Mutfağa geçti. Can yoldaşı, kıymetlisi kahvaltıyı hazırlamış, çayı demlemişti.
“Ooo! Bu sabah sen de bir
değişiklik var. Dur bakayım, gençleşmiş, ihtiyar delikanlı olmuşsun.”
“Yenilenmek gerekiyor hanım. İnsanın
kendini, aklını yenilemesi, yaşadığı çağa uyum sağlamasını kolaylaştırır.”
Çayını yudumlayıp dışarı çıktı. Kumrular etrafı kirletmişlerdi. “Zübeyde yine kızacak” diye düşündü. Eşi: “Geç kalacaksın” diye seslenince: “Bugün servisle değil kendi arabamızla gideceğim. Arabayı galeriye verip onu da yenilemeye karar verdim” dedi. Komodin çekmecesine bıraktığı ruhsatı aldı. Kapıya yöneldi. Her sabah yaptığı gibi can yoldaşını yanaklarından öperek evden ayrıldı.

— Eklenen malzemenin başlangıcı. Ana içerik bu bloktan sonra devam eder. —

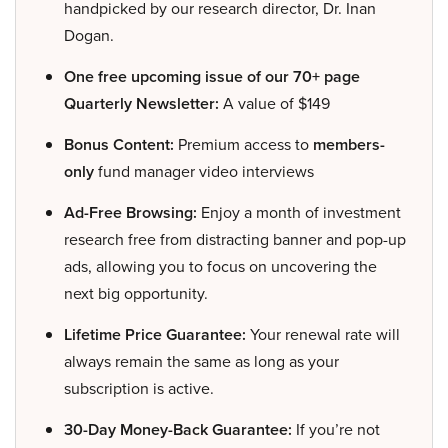
handpicked by our research director, Dr. Inan
Dogan.
One free upcoming issue of our 70+ page
Quarterly Newsletter:
A value of $149
Bonus Content:
Premium access to
members-
only
fund manager video interviews
Ad-Free Browsing:
Enjoy a month of investment
research free from distracting banner and pop-up
ads, allowing you to focus on uncovering the
next big opportunity.
Lifetime Price Guarantee:
Your renewal rate will
always remain the same as long as your
subscription is active.
30-Day Money-Back Guarantee:
If you’re not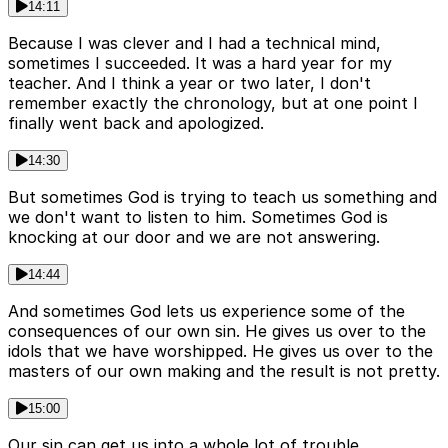
14:11
Because I was clever and I had a technical mind,
sometimes I succeeded. It was a hard year for my
teacher. And I think a year or two later, I don't
remember exactly the chronology, but at one point I
finally went back and apologized.
14:30
But sometimes God is trying to teach us something and
we don't want to listen to him. Sometimes God is
knocking at our door and we are not answering.
14:44
And sometimes God lets us experience some of the
consequences of our own sin. He gives us over to the
idols that we have worshipped. He gives us over to the
masters of our own making and the result is not pretty.
15:00
Our sin can get us into a whole lot of trouble.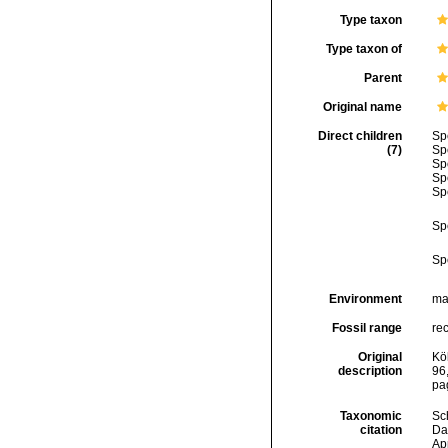
Type taxon
Type taxon of
Parent
Original name
Direct children
Sp
(7)
Sp
Sp
Sp
Sp
Sp
Sp
Environment
ma
Fossil range
re
Original
Kö
description
96,
pa
Taxonomic
Sc
citation
Da
Ap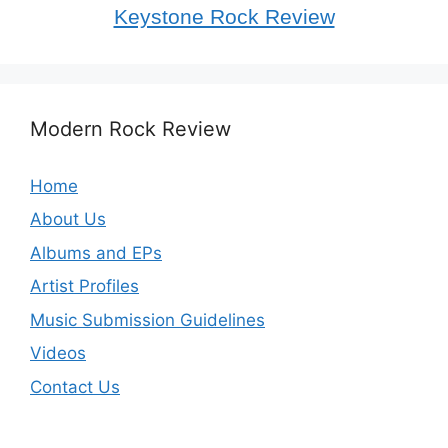
Keystone Rock Review
Modern Rock Review
Home
About Us
Albums and EPs
Artist Profiles
Music Submission Guidelines
Videos
Contact Us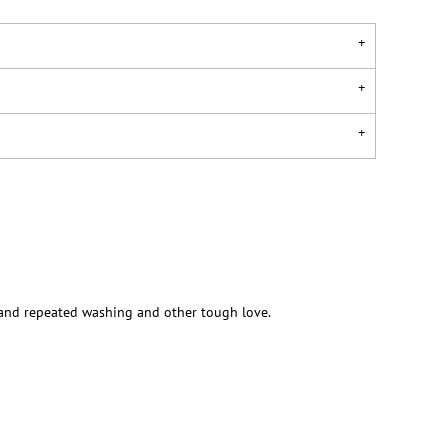
stand repeated washing and other tough love.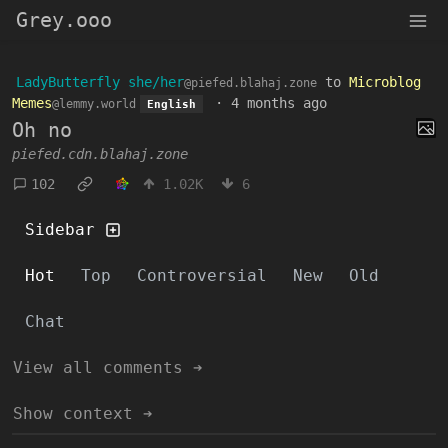
Grey.ooo
LadyButterfly she/her
to
Microblog
@piefed.blahaj.zone
Memes
·
4 months ago
@lemmy.world
English
Oh no
piefed.cdn.blahaj.zone
102
1.02K
6
Sidebar
Hot
Top
Controversial
New
Old
Chat
View all comments ➔
Show context ➔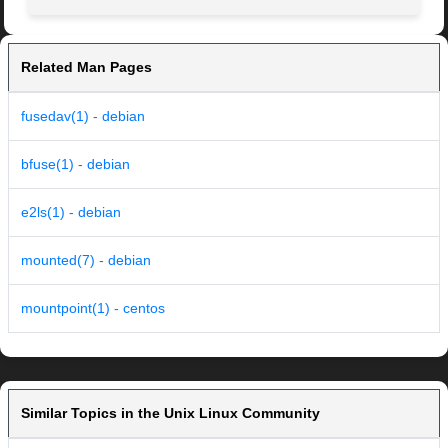
Related Man Pages
fusedav(1) - debian
bfuse(1) - debian
e2ls(1) - debian
mounted(7) - debian
mountpoint(1) - centos
Similar Topics in the Unix Linux Community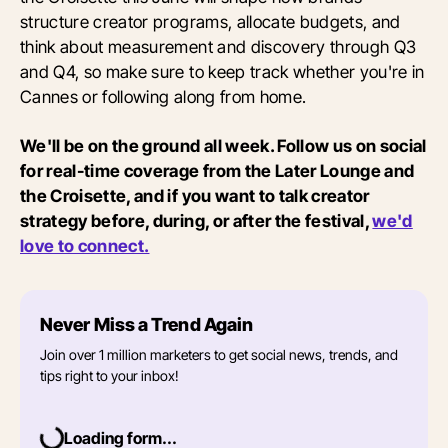
structure creator programs, allocate budgets, and
think about measurement and discovery through Q3
and Q4, so make sure to keep track whether you're in
Cannes or following along from home.
We'll be on the ground all week. Follow us on social
for real-time coverage from the Later Lounge and
the Croisette, and if you want to talk creator
strategy before, during, or after the festival,
we'd
love to connect.
Never Miss a Trend Again
Join over 1 million marketers to get social news, trends, and
tips right to your inbox!
Loading form...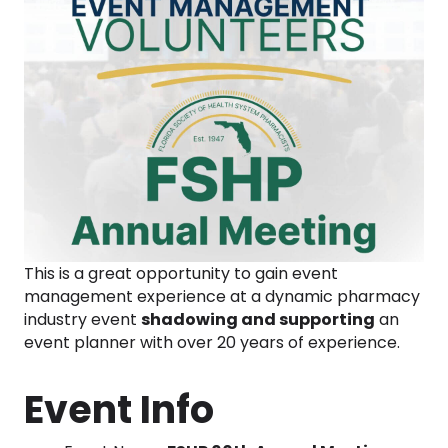
This is a great opportunity to gain event
management experience at a dynamic pharmacy
industry event
shadowing and supporting
an
event planner with over 20 years of experience.
Event Info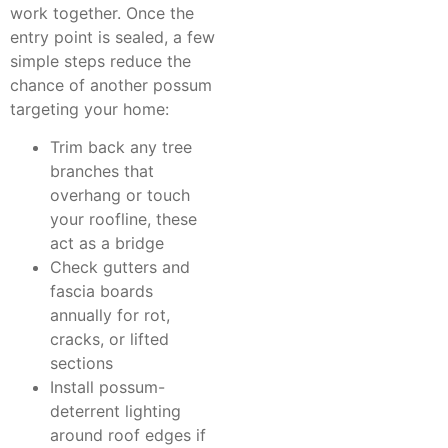
work together. Once the
entry point is sealed, a few
simple steps reduce the
chance of another possum
targeting your home:
Trim back any tree
branches that
overhang or touch
your roofline, these
act as a bridge
Check gutters and
fascia boards
annually for rot,
cracks, or lifted
sections
Install possum-
deterrent lighting
around roof edges if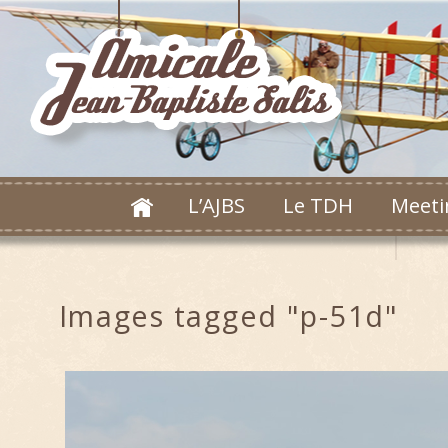
L’AJBS
Le TDH
Meeti
Images tagged "p-51d"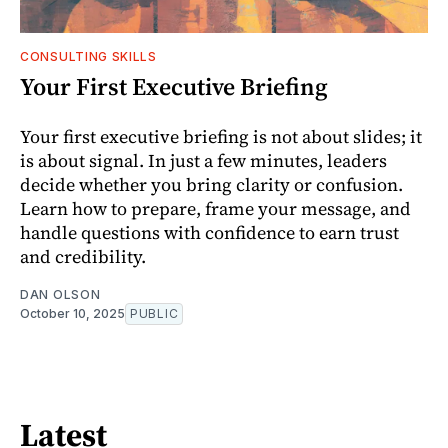
CONSULTING SKILLS
Your First Executive Briefing
Your first executive briefing is not about slides; it
is about signal. In just a few minutes, leaders
decide whether you bring clarity or confusion.
Learn how to prepare, frame your message, and
handle questions with confidence to earn trust
and credibility.
DAN OLSON
October 10, 2025
PUBLIC
Latest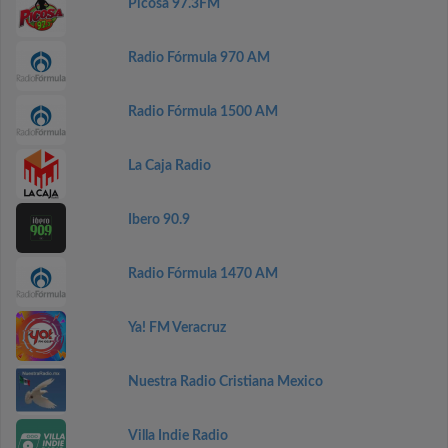
Picosa 97.3FM
Radio Fórmula 970 AM
Radio Fórmula 1500 AM
La Caja Radio
Ibero 90.9
Radio Fórmula 1470 AM
Ya! FM Veracruz
Nuestra Radio Cristiana Mexico
Villa Indie Radio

Çayını yudumlayıp dışarı çıktı. Kumrular etrafı kirletmişlerdi. “Zübeyde yine kızacak” diye düşündü. Eşi: “Geç kalacaksın” diye seslenince: “Bugün servisle değil kendi arabamızla gideceğim. Arabayı galeriye verip onu da yenilemeye karar verdim” dedi. Komodin çekmecesine bıraktığı ruhsatı aldı. Kapıya yöneldi. Her sabah yaptığı gibi can yoldaşını yanaklarından öperek evden ayrıldı.
İşyerine geldiğinde doğruca odasına
girdi. Koltuğuna oturmadan masanın üzerinde duran “İmha Tutanağını” bir kez
daha gözden geçirdi. Çevirdiği dâhili telefondan Özcan’ı aradı. “Yerinde misin?
Vaktin var mı? O hâlde bir çay söyle de geçen gün önerdiğin yeni eğitim
programını karşılıklı konuşalım olur mu?”
Odasından çıkınca koridorda
bulunan yangın söndürme tüpünün kontrol kartına baktı. "İtfaiye timindeki arkadaşları
uyaralım da hepsini gözden geçirsinler” diye söylenerek yürüdü. Özcan’ın
yanına varıncaya değin yolda karşılaşıp selamlaştığı tüm arkadaşlarından hep aynı
soruyu duydu. “Sadık Abi! Bugün sen de bir değişiklik, bir başkalık mı var?”
Evet vardı. Dün gece rüyasında
gördüklerinden sonra artık başka, bambaşka bir Sadık olmaya karar vermişti.
fy
8 yorum:
Hah ha, Özcan= Endüstri mühendisi Narda
Sadık= Necati Usta
yalnız bizim Necati'ye öyle bi kabus gördürtemedim ben ya hu :p
Bilirim, her işyerinde Sadık veya Necati Usta mutlaka vardır :)
:)Necatiler fazla ne yazık ki
merhaba, takipteyim, bana da beklerim
http://meleginhediyeleri.blogspot.com.tr/
bazen küçük işaretleri toplamak gerekiyor hayattan, güzel anlamlı bir öykü.. :)
Okuyarak kattığınız değer için teşekkür ederim.
Tğm işyerlerinde kıdemli memurların okuması gerekli bir öykü olmuş. Güzel olmuş.
Elinize sağlık.
İşyerlerinde kıdemli çalışanların doğru bildiği yanlış davranışları değiştirmek güç.
"Kurum Kültürü" denen kavramın içeriğinin tüm çalışanlarca derinlemesine içselleştirilmesi gerekiyor sanırım.
Öyküyü okuyarak kattığınız değer için teşekkür ederim.